Namun, hal yang patut dicermati adalah keberhasilan RATU dalam meningkatkan laba bersih. Laba tahun berjalan yang dapat diatribusikan kepada pemilik entitas induk tercatat sebesar US$7,64 juta per Juni 2025. Angka ini merupakan pertumbuhan tipis 3,43 persen secara tahunan, naik dari US$7,39 juta pada semester I/2024, menunjukkan efisiensi operasional dan manajemen biaya yang efektif meskipun pendapatan mengalami tekanan.
Disclaimer: berita ini tidak bertujuan mengajak membeli atau menjual saham.
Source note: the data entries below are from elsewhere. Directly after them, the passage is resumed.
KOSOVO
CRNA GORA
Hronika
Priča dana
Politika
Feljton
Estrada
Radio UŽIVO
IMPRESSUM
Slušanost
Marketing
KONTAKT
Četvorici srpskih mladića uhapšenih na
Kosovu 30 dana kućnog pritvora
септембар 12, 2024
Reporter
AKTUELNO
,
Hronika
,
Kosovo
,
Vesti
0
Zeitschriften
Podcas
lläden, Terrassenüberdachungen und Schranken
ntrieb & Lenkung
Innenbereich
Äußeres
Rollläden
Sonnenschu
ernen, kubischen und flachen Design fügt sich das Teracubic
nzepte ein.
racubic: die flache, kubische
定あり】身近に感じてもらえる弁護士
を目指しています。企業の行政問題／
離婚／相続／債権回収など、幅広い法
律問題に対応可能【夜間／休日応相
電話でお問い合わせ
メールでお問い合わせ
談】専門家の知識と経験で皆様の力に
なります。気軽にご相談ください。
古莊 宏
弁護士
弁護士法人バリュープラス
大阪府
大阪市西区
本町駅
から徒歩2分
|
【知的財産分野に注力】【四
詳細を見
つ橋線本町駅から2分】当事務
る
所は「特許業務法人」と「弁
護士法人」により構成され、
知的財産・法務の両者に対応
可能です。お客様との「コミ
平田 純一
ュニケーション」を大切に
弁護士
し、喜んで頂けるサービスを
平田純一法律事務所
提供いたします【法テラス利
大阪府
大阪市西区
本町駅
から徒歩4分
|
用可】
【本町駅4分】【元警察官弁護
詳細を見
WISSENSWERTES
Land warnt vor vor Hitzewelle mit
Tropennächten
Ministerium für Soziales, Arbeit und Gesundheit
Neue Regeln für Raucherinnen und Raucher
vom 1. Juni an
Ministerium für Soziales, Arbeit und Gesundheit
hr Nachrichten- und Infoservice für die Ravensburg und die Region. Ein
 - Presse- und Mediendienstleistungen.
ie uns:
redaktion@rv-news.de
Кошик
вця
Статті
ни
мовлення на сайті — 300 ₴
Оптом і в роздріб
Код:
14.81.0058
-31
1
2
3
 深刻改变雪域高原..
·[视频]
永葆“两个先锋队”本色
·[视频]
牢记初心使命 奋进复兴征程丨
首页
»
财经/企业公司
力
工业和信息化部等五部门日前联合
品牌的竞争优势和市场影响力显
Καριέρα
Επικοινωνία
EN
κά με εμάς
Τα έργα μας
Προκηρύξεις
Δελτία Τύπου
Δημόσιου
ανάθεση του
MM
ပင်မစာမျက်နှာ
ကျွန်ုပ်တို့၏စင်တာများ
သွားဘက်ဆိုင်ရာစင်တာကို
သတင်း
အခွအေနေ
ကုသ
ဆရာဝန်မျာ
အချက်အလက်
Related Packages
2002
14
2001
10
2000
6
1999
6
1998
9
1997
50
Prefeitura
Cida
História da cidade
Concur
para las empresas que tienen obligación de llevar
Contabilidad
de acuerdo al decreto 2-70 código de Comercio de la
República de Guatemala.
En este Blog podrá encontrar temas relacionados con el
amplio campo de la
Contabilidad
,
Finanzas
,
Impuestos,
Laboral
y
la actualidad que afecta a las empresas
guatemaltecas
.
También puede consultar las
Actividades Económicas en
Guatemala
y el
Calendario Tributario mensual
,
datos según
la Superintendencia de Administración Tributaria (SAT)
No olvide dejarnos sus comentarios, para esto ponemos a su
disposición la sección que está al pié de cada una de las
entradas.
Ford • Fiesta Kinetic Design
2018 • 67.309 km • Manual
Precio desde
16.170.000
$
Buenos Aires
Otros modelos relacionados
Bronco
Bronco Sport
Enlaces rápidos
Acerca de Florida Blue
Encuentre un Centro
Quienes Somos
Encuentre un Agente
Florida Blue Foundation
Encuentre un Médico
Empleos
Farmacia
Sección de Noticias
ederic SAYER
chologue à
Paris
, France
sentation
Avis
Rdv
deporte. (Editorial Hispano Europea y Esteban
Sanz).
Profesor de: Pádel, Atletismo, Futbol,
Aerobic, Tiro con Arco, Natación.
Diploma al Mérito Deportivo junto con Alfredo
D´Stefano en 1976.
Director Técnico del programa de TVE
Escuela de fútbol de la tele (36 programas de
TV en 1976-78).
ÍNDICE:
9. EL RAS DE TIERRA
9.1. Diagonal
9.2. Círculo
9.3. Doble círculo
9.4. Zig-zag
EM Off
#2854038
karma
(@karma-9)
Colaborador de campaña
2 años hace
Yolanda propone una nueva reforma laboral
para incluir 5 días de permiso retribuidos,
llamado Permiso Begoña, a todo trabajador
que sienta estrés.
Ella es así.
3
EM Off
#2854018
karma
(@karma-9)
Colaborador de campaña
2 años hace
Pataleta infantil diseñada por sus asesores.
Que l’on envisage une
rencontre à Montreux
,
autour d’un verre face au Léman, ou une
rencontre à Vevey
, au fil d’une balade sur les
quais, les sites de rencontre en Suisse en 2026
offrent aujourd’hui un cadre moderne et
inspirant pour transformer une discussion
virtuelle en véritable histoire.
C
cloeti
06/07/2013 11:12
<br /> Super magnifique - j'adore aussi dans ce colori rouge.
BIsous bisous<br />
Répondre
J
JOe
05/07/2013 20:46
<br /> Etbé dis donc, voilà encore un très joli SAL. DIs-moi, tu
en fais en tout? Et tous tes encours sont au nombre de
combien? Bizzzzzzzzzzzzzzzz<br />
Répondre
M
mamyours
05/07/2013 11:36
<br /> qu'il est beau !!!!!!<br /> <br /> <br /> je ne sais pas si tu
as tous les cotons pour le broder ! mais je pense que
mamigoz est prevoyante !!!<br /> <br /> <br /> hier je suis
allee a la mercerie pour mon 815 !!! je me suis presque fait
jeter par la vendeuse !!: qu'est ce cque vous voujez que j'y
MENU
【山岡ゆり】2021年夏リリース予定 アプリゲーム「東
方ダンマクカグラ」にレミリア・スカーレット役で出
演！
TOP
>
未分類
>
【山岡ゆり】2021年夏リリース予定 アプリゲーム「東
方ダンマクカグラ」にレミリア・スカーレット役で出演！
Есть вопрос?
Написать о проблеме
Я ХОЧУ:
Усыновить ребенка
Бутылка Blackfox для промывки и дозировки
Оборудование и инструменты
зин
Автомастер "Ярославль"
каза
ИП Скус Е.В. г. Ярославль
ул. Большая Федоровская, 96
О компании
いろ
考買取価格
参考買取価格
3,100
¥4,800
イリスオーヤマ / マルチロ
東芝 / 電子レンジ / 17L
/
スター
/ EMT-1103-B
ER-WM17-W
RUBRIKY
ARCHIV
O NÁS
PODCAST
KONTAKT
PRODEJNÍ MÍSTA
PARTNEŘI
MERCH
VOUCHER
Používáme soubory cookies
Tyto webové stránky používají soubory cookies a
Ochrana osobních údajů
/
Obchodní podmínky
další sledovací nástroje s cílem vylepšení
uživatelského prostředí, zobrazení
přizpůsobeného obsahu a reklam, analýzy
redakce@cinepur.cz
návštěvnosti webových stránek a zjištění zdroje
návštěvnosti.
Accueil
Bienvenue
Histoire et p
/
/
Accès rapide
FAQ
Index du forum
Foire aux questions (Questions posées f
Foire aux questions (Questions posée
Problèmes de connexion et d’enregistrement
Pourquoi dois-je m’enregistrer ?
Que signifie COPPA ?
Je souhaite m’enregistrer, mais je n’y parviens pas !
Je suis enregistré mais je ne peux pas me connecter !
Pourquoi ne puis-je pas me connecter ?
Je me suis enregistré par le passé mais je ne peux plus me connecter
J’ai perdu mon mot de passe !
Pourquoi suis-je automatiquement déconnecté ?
Keputusan investasi sepenuhnya ada di tangan pembaca. Bisnis.com tidak bertanggung jawab terhadap segala kerugian maupun keuntungan yang timbul dari keputusan investasi pembaca.
Ringkasan
Saham PT Raharja Energi Cepu Tbk. (RATU), bagian dari portofolio Happy Hapsoro, mencetak rekor dengan menembus Rp10.000 per lembar, melonjak 3,36% pada sesi pertama perdagangan. Kenaikan ini didorong oleh performa impresif sejak IPO pada Januari 2025 dengan lonjakan 769,57%. Kinerja saham RATU terjadi seiring divestasi saham oleh induk perusahaan, PT Rukun Raharja Tbk. (RAJA).
Analis Indo Premier Sekuritas menilai RATU sebagai perusahaan eksplorasi dan produksi (E&P) migas non-operator berisiko rendah, yang bermitra dengan operator terkemuka seperti Petrochina dan ExxonMobil. Meskipun pendapatan RATU menyusut pada semester I/2025, laba bersih perusahaan justru mengalami pertumbuhan, menunjukkan efisiensi operasional dan manajemen biaya yang efektif.